**EXERCISE REQUIREMENTS:** Output the text of every row below verbatim, leaving the pictures out of your answer.

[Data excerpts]
——————————

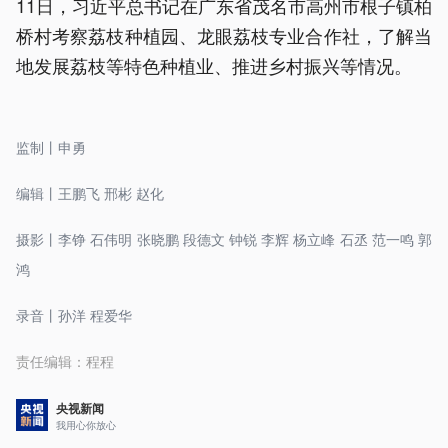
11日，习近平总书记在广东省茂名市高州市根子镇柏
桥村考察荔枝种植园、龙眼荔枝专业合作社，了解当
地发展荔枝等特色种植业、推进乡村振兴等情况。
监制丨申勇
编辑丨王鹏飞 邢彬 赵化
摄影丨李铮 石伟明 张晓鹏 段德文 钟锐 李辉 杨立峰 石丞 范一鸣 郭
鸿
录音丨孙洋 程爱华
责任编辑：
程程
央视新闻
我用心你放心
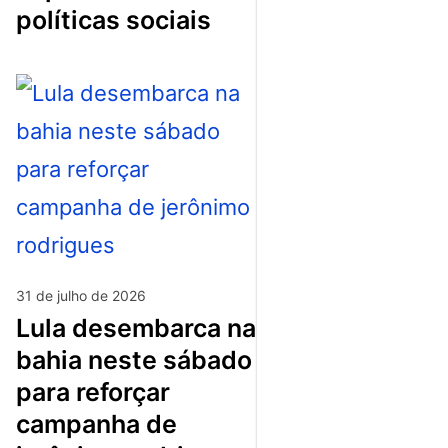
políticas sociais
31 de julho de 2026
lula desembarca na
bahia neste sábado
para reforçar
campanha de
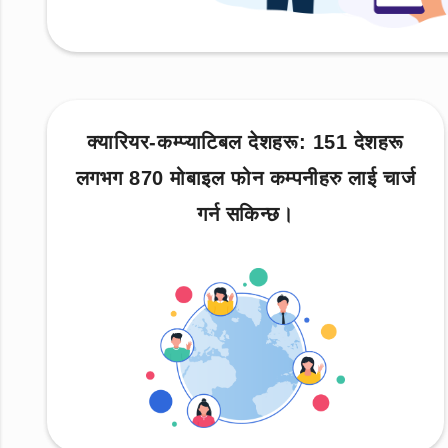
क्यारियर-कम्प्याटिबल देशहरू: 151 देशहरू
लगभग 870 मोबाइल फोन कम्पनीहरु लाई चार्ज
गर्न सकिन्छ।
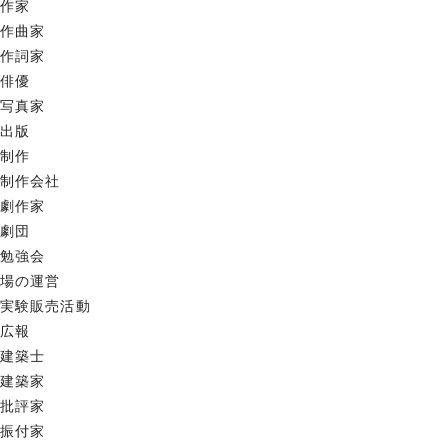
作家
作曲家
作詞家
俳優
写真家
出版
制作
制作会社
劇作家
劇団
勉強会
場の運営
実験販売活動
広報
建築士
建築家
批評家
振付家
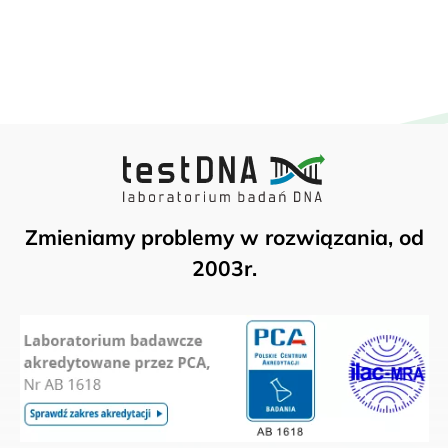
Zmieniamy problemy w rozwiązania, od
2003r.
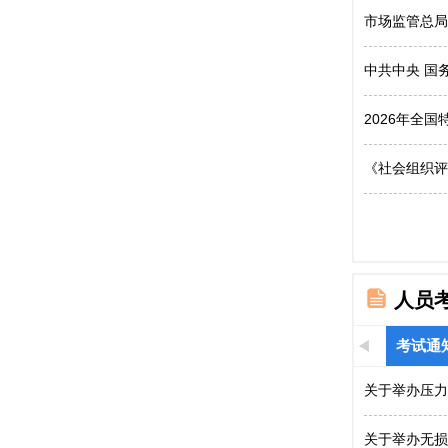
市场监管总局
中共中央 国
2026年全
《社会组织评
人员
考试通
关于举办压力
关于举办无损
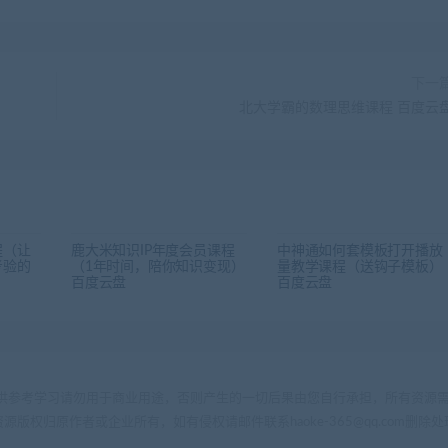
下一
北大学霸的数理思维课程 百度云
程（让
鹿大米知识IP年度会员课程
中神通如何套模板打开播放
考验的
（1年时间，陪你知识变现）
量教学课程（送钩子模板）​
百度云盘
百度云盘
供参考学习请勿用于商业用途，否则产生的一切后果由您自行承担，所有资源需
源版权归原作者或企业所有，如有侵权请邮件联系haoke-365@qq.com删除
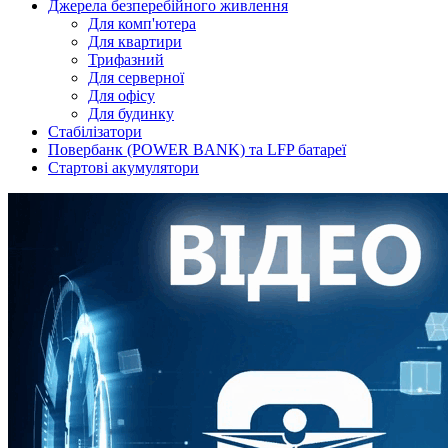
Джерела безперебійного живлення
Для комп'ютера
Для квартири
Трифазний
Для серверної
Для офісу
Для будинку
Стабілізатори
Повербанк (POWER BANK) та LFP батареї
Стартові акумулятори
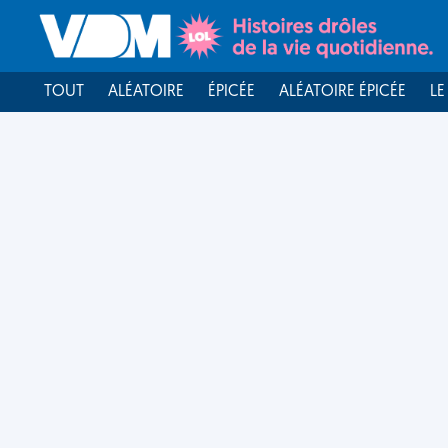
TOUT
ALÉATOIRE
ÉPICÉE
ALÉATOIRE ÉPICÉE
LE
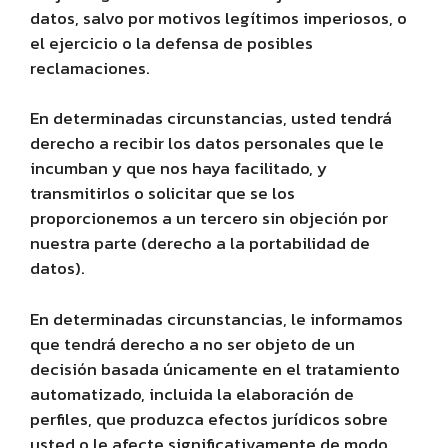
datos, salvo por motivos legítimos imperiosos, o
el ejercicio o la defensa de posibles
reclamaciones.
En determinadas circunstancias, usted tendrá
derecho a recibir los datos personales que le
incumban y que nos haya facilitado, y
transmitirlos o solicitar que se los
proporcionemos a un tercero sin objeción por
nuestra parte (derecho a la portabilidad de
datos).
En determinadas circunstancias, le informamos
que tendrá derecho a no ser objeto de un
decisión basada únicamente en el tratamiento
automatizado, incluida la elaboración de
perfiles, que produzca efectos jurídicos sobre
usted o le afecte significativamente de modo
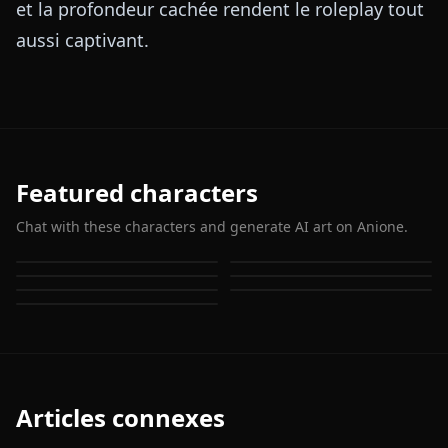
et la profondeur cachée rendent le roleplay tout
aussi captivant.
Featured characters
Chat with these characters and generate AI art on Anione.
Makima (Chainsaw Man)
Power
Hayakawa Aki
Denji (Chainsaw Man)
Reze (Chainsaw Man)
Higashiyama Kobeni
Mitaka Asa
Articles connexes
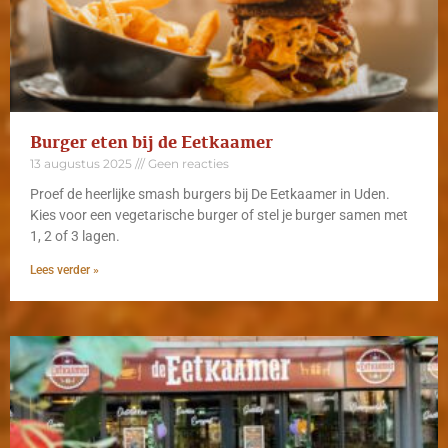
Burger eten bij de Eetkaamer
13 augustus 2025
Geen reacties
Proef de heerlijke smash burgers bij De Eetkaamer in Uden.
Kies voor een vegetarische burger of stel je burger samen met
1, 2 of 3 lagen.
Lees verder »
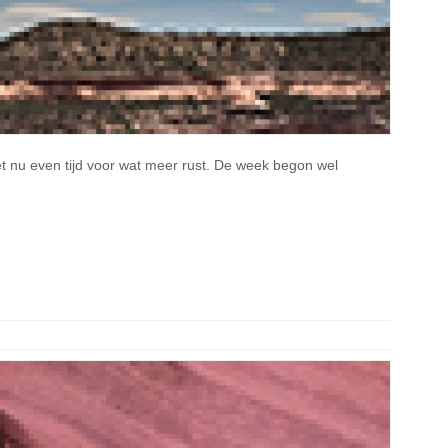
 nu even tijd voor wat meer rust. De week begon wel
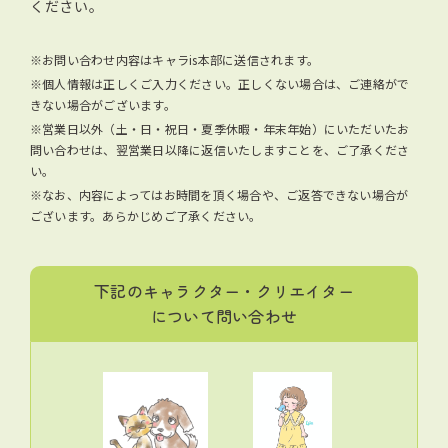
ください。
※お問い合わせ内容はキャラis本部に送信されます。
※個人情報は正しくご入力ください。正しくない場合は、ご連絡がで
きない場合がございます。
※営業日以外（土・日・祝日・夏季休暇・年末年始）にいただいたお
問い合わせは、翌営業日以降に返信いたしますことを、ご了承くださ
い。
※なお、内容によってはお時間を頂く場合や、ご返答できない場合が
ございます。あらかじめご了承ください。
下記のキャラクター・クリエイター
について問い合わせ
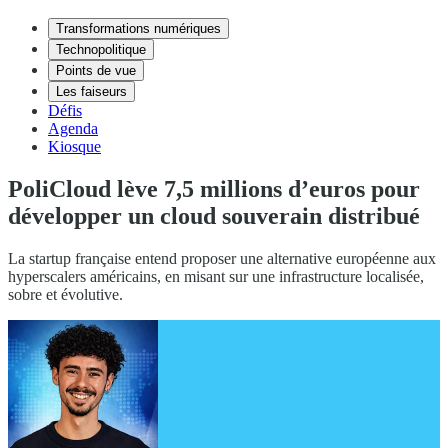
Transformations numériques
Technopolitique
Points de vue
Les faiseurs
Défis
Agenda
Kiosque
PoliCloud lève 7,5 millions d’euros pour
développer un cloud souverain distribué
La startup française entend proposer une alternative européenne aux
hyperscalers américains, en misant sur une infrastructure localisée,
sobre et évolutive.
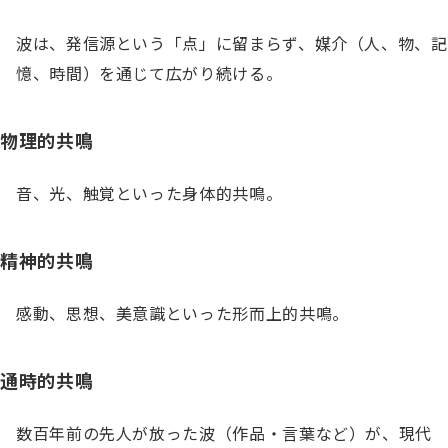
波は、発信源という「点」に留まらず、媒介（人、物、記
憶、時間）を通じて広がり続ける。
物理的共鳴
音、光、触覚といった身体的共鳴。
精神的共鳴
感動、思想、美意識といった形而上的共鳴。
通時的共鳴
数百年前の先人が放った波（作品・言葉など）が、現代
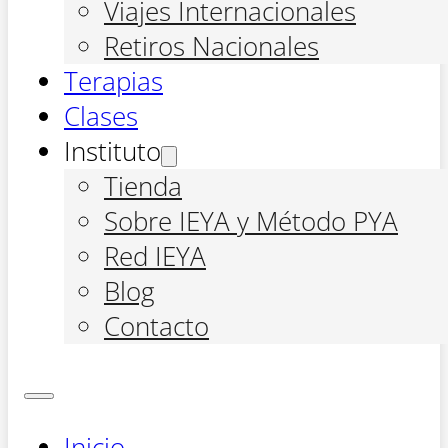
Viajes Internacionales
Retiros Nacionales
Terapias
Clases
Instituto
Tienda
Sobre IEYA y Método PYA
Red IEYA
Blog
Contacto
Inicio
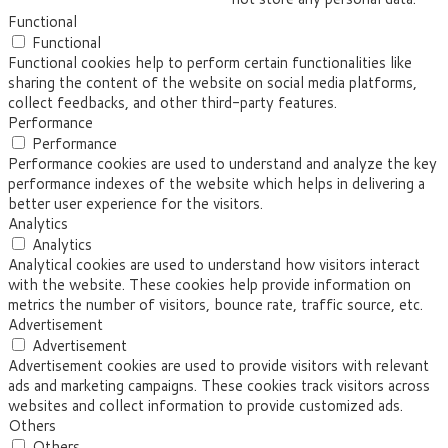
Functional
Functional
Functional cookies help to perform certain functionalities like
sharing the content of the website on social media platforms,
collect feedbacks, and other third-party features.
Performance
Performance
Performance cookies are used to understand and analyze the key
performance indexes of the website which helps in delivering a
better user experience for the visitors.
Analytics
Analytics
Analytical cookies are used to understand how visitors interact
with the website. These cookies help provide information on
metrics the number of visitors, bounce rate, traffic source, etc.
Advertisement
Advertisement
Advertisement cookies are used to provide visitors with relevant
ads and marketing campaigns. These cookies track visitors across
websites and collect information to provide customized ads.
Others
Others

——————————

**SOLUTION FOR THIS EXERCISE:**
11日，习近平总书记在广东省茂名市高州市根子镇柏
桥村考察荔枝种植园、龙眼荔枝专业合作社，了解当
地发展荔枝等特色种植业、推进乡村振兴等情况。
监制丨申勇
编辑丨王鹏飞 邢彬 赵化
摄影丨李铮 石伟明 张晓鹏 段德文 钟锐 李辉 杨立峰 石丞 范一鸣 郭
鸿
录音丨孙洋 程爱华
责任编辑：
程程
央视新闻
我用心你放心
políticas sociais
31 de julho de 2026
lula desembarca na
bahia neste sábado
para reforçar
campanha de
क्यारियर-कम्प्याटिबल देशहरू: 151 देशहरू
लगभग 870 मोबाइल फोन कम्पनीहरु लाई चार्ज
गर्न सकिन्छ।
作家
作曲家
作詞家
俳優
写真家
出版
制作
制作会社
劇作家
劇団
勉強会
場の運営
実験販売活動
広報
建築士
建築家
批評家
振付家
Zmieniamy problemy w rozwiązania, od
2003r.
市场监管总局
中共中央 国
2026年全
《社会组织评
人员
考试通
关于举办压力
关于举办无损
下一
北大学霸的数理思维课程 百度云
程（让
鹿大米知识IP年度会员课程
中神通如何套模板打开播放
考验的
（1年时间，陪你知识变现）
量教学课程（送钩子模板）​
百度云盘
百度云盘
供参考学习请勿用于商业用途，否则产生的一切后果由您自行承担，所有资源需
源版权归原作者或企业所有，如有侵权请邮件联系haoke-365@qq.com删除
Джерела безперебійного живлення
Для комп'ютера
Для квартири
Трифазний
Для серверної
Для офісу
Для будинку
Стабілізатори
Повербанк (POWER BANK) та LFP батареї
Стартові акумулятори
TOUT
ALÉATOIRE
ÉPICÉE
ALÉATOIRE ÉPICÉE
LE
datos, salvo por motivos legítimos imperiosos, o
el ejercicio o la defensa de posibles
reclamaciones.
En determinadas circunstancias, usted tendrá
derecho a recibir los datos personales que le
incumban y que nos haya facilitado, y
transmitirlos o solicitar que se los
proporcionemos a un tercero sin objeción por
nuestra parte (derecho a la portabilidad de
datos).
En determinadas circunstancias, le informamos
que tendrá derecho a no ser objeto de un
decisión basada únicamente en el tratamiento
automatizado, incluida la elaboración de
perfiles, que produzca efectos jurídicos sobre
usted o le afecte significativamente de modo
et la profondeur cachée rendent le roleplay tout
aussi captivant.
Featured characters
Chat with these characters and generate AI art on Anione.
Makima (Chainsaw Man)
Power
Hayakawa Aki
Denji (Chainsaw Man)
Reze (Chainsaw Man)
Higashiyama Kobeni
Mitaka Asa
Articles connexes
Burger eten bij de Eetkaamer
13 augustus 2025
Geen reacties
Proef de heerlijke smash burgers bij De Eetkaamer in Uden.
Kies voor een vegetarische burger of stel je burger samen met
1, 2 of 3 lagen.
Lees verder »
 nu even tijd voor wat meer rust. De week begon wel
ください。
※お問い合わせ内容はキャラis本部に送信されます。
※個人情報は正しくご入力ください。正しくない場合は、ご連絡がで
きない場合がございます。
※営業日以外（土・日・祝日・夏季休暇・年末年始）にいただいたお
問い合わせは、翌営業日以降に返信いたしますことを、ご了承くださ
い。
※なお、内容によってはお時間を頂く場合や、ご返答できない場合が
ございます。あらかじめご了承ください。
下記のキャラクター・クリエイター
について問い合わせ
Transformations numériques
Technopolitique
Points de vue
Les faiseurs
Défis
Agenda
Kiosque
PoliCloud lève 7,5 millions d’euros pour
développer un cloud souverain distribué
La startup française entend proposer une alternative européenne aux
hyperscalers américains, en misant sur une infrastructure localisée,
sobre et évolutive.
波は、発信源という「点」に留まらず、媒介（人、物、記
憶、時間）を通じて広がり続ける。
物理的共鳴
音、光、触覚といった身体的共鳴。
精神的共鳴
感動、思想、美意識といった形而上的共鳴。
通時的共鳴
数百年前の先人が放った波（作品・言葉など）が、現代
Viajes Internacionales
Retiros Nacionales
Terapias
Clases
Instituto
Tienda
Sobre IEYA y Método PYA
Red IEYA
Blog
Contacto
Inicio
Functional
Functional
Functional cookies help to perform certain functionalities like
sharing the content of the website on social media platforms,
collect feedbacks, and other third-party features.
Performance
Performance
Performance cookies are used to understand and analyze the key
performance indexes of the website which helps in delivering a
better user experience for the visitors.
Analytics
Analytics
Analytical cookies are used to understand how visitors interact
with the website. These cookies help provide information on
metrics the number of visitors, bounce rate, traffic source, etc.
Advertisement
Advertisement
Advertisement cookies are used to provide visitors with relevant
ads and marketing campaigns. These cookies track visitors across
websites and collect information to provide customized ads.
Others
Others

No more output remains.